There are great regional differences in China's population distribution and product manufacturing level, and the logistics technology is relatively backward, resulting in higher logistics costs. The proportion of logistics cost in sales revenue is generally around 10%, which is far from Europe, America, Japan and other countries, so we must pay special attention to it.
(1) Reasonable planning of logistics network
China's manufacturing industry generally does not pay enough attention to the planning of logistics network, which leads to the low level of logistics resource integration and supply chain integration and high logistics cost. The manufacturing industry needs to analyze the regional population structure, economic level, consumption level, transportation and other factors, constantly optimize the logistics network and route, improve logistics efficiency and reduce logistics costs.

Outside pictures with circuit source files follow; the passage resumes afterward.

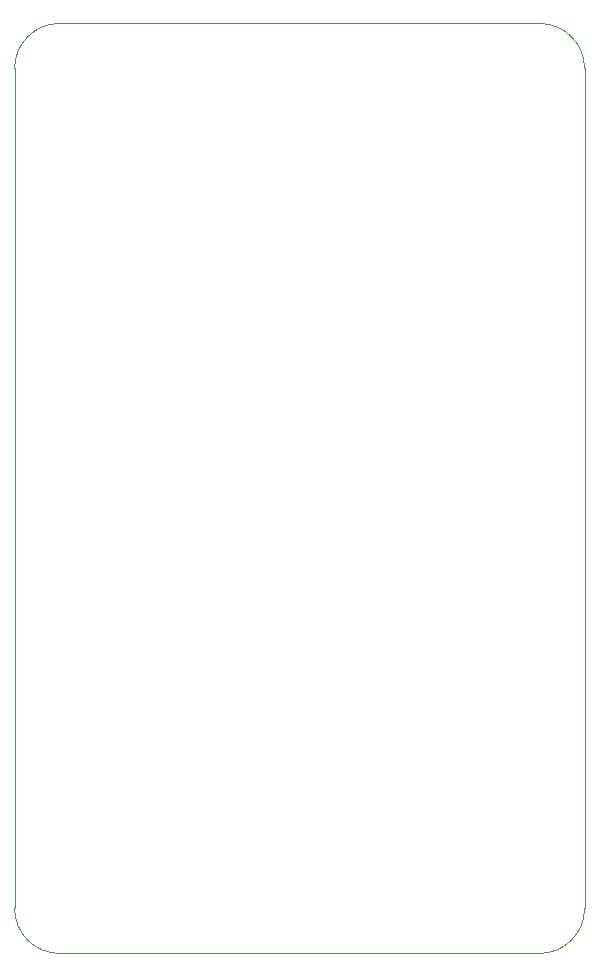
<source format=gbr>
G04 #@! TF.GenerationSoftware,KiCad,Pcbnew,(5.1.4)-1*
G04 #@! TF.CreationDate,2020-02-10T17:26:08+08:00*
G04 #@! TF.ProjectId,F1C100s-i80,46314331-3030-4732-9d69-38302e6b6963,rev?*
G04 #@! TF.SameCoordinates,Original*
G04 #@! TF.FileFunction,Profile,NP*
%FSLAX46Y46*%
G04 Gerber Fmt 4.6, Leading zero omitted, Abs format (unit mm)*
G04 Created by KiCad (PCBNEW (5.1.4)-1) date 2020-02-10 17:26:08*
%MOMM*%
%LPD*%
G04 APERTURE LIST*
%ADD10C,0.050000*%
G04 APERTURE END LIST*
D10*
X44450000Y-99060000D02*
X85090000Y-99060000D01*
X40640000Y-24130000D02*
X40640000Y-95250000D01*
X85090000Y-20320000D02*
X44450000Y-20320000D01*
X88900000Y-95250000D02*
X88900000Y-24130000D01*
X88900000Y-95250000D02*
G75*
G02X85090000Y-99060000I-3810000J0D01*
G01*
X44450000Y-99060000D02*
G75*
G02X40640000Y-95250000I0J3810000D01*
G01*
X85090000Y-20320000D02*
G75*
G02X88900000Y-24130000I0J-3810000D01*
G01*
X40640000Y-24130000D02*
G75*
G02X44450000Y-20320000I3810000J0D01*
G01*
M02*

</source>
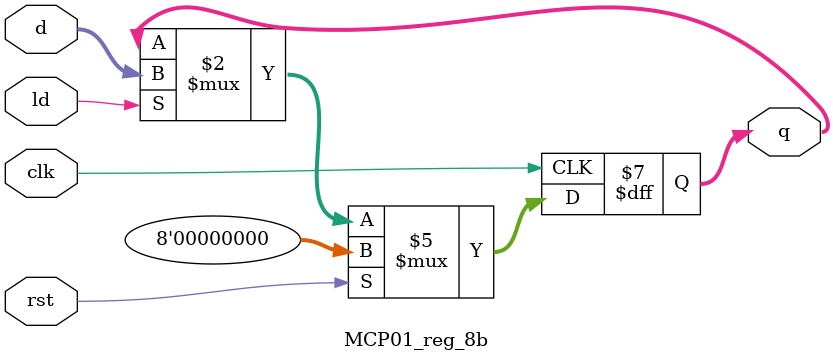
<source format=v>
module MCP01_reg_8b(d, ld, rst, clk, q);
	input [7:0] d;
	input ld, rst, clk;
	output [7:0] q;
	reg [7:0] q;
	
	always @(posedge clk)
		if(rst)
			q <= 8'b0000_0000;
		else if(ld)
			q <= d;

endmodule
</source>
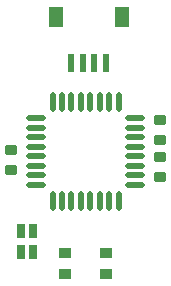
<source format=gbp>
G04 Layer_Color=128*
%FSLAX44Y44*%
%MOMM*%
G71*
G01*
G75*
%ADD10R,0.6350X1.2700*%
%ADD11R,1.0160X0.8636*%
G04:AMPARAMS|DCode=13|XSize=1mm|YSize=0.9mm|CornerRadius=0.1125mm|HoleSize=0mm|Usage=FLASHONLY|Rotation=0.000|XOffset=0mm|YOffset=0mm|HoleType=Round|Shape=RoundedRectangle|*
%AMROUNDEDRECTD13*
21,1,1.0000,0.6750,0,0,0.0*
21,1,0.7750,0.9000,0,0,0.0*
1,1,0.2250,0.3875,-0.3375*
1,1,0.2250,-0.3875,-0.3375*
1,1,0.2250,-0.3875,0.3375*
1,1,0.2250,0.3875,0.3375*
%
%ADD13ROUNDEDRECTD13*%
%ADD21R,0.6000X1.5500*%
%ADD22R,1.2000X1.8000*%
%ADD23O,0.5500X1.6500*%
%ADD24O,1.6500X0.5500*%
D10*
X-55079Y-85000D02*
D03*
X-44919D02*
D03*
X-55079Y-67000D02*
D03*
X-44919D02*
D03*
D11*
X-17526Y-103750D02*
D03*
X17500D02*
D03*
X-17526Y-86110D02*
D03*
X17500D02*
D03*
D13*
X63000Y26500D02*
D03*
Y9500D02*
D03*
X63000Y-21500D02*
D03*
Y-4500D02*
D03*
X-63000Y-15500D02*
D03*
Y1500D02*
D03*
D21*
X17500Y75000D02*
D03*
X7500D02*
D03*
X-2500D02*
D03*
X-12500D02*
D03*
D22*
X30500Y114000D02*
D03*
X-25500D02*
D03*
D23*
X28000Y42000D02*
D03*
X20000D02*
D03*
X12000D02*
D03*
X4000D02*
D03*
X-4000D02*
D03*
X-12000D02*
D03*
X-20000D02*
D03*
X-28000D02*
D03*
Y-42000D02*
D03*
X-20000D02*
D03*
X-12000D02*
D03*
X-4000D02*
D03*
X4000D02*
D03*
X12000D02*
D03*
X20000D02*
D03*
X28000D02*
D03*
D24*
X-42000Y28000D02*
D03*
Y20000D02*
D03*
Y12000D02*
D03*
Y4000D02*
D03*
Y-4000D02*
D03*
Y-12000D02*
D03*
Y-20000D02*
D03*
Y-28000D02*
D03*
X42000D02*
D03*
Y-20000D02*
D03*
Y-12000D02*
D03*
Y-4000D02*
D03*
Y4000D02*
D03*
Y12000D02*
D03*
Y20000D02*
D03*
Y28000D02*
D03*
M02*

</source>
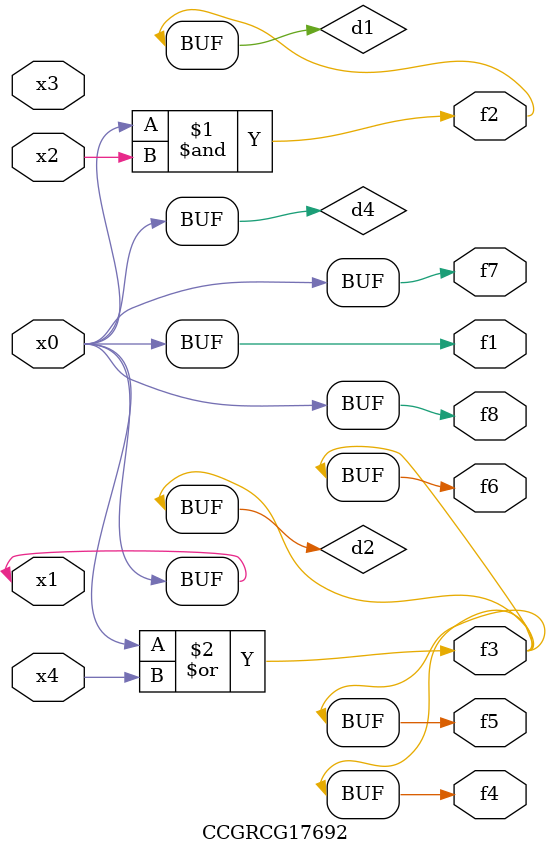
<source format=v>
module CCGRCG17692(
	input x0, x1, x2, x3, x4,
	output f1, f2, f3, f4, f5, f6, f7, f8
);

	wire d1, d2, d3, d4;

	and (d1, x0, x2);
	or (d2, x0, x4);
	nand (d3, x0, x2);
	buf (d4, x0, x1);
	assign f1 = d4;
	assign f2 = d1;
	assign f3 = d2;
	assign f4 = d2;
	assign f5 = d2;
	assign f6 = d2;
	assign f7 = d4;
	assign f8 = d4;
endmodule

</source>
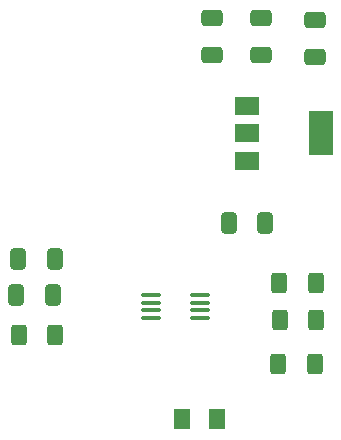
<source format=gbr>
%TF.GenerationSoftware,KiCad,Pcbnew,7.0.10*%
%TF.CreationDate,2024-05-28T16:22:07+05:30*%
%TF.ProjectId,pro1,70726f31-2e6b-4696-9361-645f70636258,rev?*%
%TF.SameCoordinates,Original*%
%TF.FileFunction,Paste,Bot*%
%TF.FilePolarity,Positive*%
%FSLAX46Y46*%
G04 Gerber Fmt 4.6, Leading zero omitted, Abs format (unit mm)*
G04 Created by KiCad (PCBNEW 7.0.10) date 2024-05-28 16:22:07*
%MOMM*%
%LPD*%
G01*
G04 APERTURE LIST*
G04 Aperture macros list*
%AMRoundRect*
0 Rectangle with rounded corners*
0 $1 Rounding radius*
0 $2 $3 $4 $5 $6 $7 $8 $9 X,Y pos of 4 corners*
0 Add a 4 corners polygon primitive as box body*
4,1,4,$2,$3,$4,$5,$6,$7,$8,$9,$2,$3,0*
0 Add four circle primitives for the rounded corners*
1,1,$1+$1,$2,$3*
1,1,$1+$1,$4,$5*
1,1,$1+$1,$6,$7*
1,1,$1+$1,$8,$9*
0 Add four rect primitives between the rounded corners*
20,1,$1+$1,$2,$3,$4,$5,0*
20,1,$1+$1,$4,$5,$6,$7,0*
20,1,$1+$1,$6,$7,$8,$9,0*
20,1,$1+$1,$8,$9,$2,$3,0*%
G04 Aperture macros list end*
%ADD10RoundRect,0.250001X0.462499X0.624999X-0.462499X0.624999X-0.462499X-0.624999X0.462499X-0.624999X0*%
%ADD11R,2.000000X1.500000*%
%ADD12R,2.000000X3.800000*%
%ADD13RoundRect,0.250000X0.412500X0.650000X-0.412500X0.650000X-0.412500X-0.650000X0.412500X-0.650000X0*%
%ADD14RoundRect,0.100000X-0.712500X-0.100000X0.712500X-0.100000X0.712500X0.100000X-0.712500X0.100000X0*%
%ADD15RoundRect,0.250000X-0.400000X-0.625000X0.400000X-0.625000X0.400000X0.625000X-0.400000X0.625000X0*%
%ADD16RoundRect,0.250000X0.650000X-0.412500X0.650000X0.412500X-0.650000X0.412500X-0.650000X-0.412500X0*%
%ADD17RoundRect,0.250000X0.400000X0.625000X-0.400000X0.625000X-0.400000X-0.625000X0.400000X-0.625000X0*%
G04 APERTURE END LIST*
D10*
%TO.C,D2*%
X160400000Y-80100000D03*
X157425000Y-80100000D03*
%TD*%
D11*
%TO.C,U2*%
X162900000Y-58200000D03*
X162900000Y-55900000D03*
D12*
X169200000Y-55900000D03*
D11*
X162900000Y-53600000D03*
%TD*%
D13*
%TO.C,C9*%
X146700000Y-66500000D03*
X143575000Y-66500000D03*
%TD*%
D14*
%TO.C,U4*%
X159000000Y-71540000D03*
X159000000Y-70890000D03*
X159000000Y-70240000D03*
X159000000Y-69590000D03*
X154775000Y-69590000D03*
X154775000Y-70240000D03*
X154775000Y-70890000D03*
X154775000Y-71540000D03*
%TD*%
D15*
%TO.C,R7*%
X146700000Y-73000000D03*
X143600000Y-73000000D03*
%TD*%
D16*
%TO.C,C6*%
X168700000Y-49400000D03*
X168700000Y-46275000D03*
%TD*%
D17*
%TO.C,R5*%
X168800000Y-71700000D03*
X165700000Y-71700000D03*
%TD*%
D16*
%TO.C,C4*%
X164100000Y-49300000D03*
X164100000Y-46175000D03*
%TD*%
D17*
%TO.C,R4*%
X168750000Y-68600000D03*
X165650000Y-68600000D03*
%TD*%
D15*
%TO.C,R6*%
X165600000Y-75400000D03*
X168700000Y-75400000D03*
%TD*%
D13*
%TO.C,C8*%
X164500000Y-63500000D03*
X161375000Y-63500000D03*
%TD*%
D16*
%TO.C,C5*%
X160000000Y-49300000D03*
X160000000Y-46175000D03*
%TD*%
D13*
%TO.C,C7*%
X146500000Y-69600000D03*
X143375000Y-69600000D03*
%TD*%
M02*

</source>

(2) Strengthen the management of logistics distribution center.
Logistics distribution center can realize the separation of commodity trading center and logistics center, and promote logistics rationalization and reduce costs through logistics technology such as logistics transportation standardization, intermodal transportation, secondary packaging and delayed manufacturing. The construction of logistics distribution center needs to analyze its functional objectives, do a good job in location planning, space planning, plane planning and logistics equipment planning of distribution center, continuously improve efficiency and reduce logistics costs.
(3) Logistics information and stowage management
At the level of logistics operation, we should make full use of logistics information technologies such as GPS, RFID and Internet of Things to realize lean logistics management. Product transportation and stowage should also make full use of the cost and efficiency differences between waterways, railways, highways and aviation, carry out refined management and reduce logistics costs.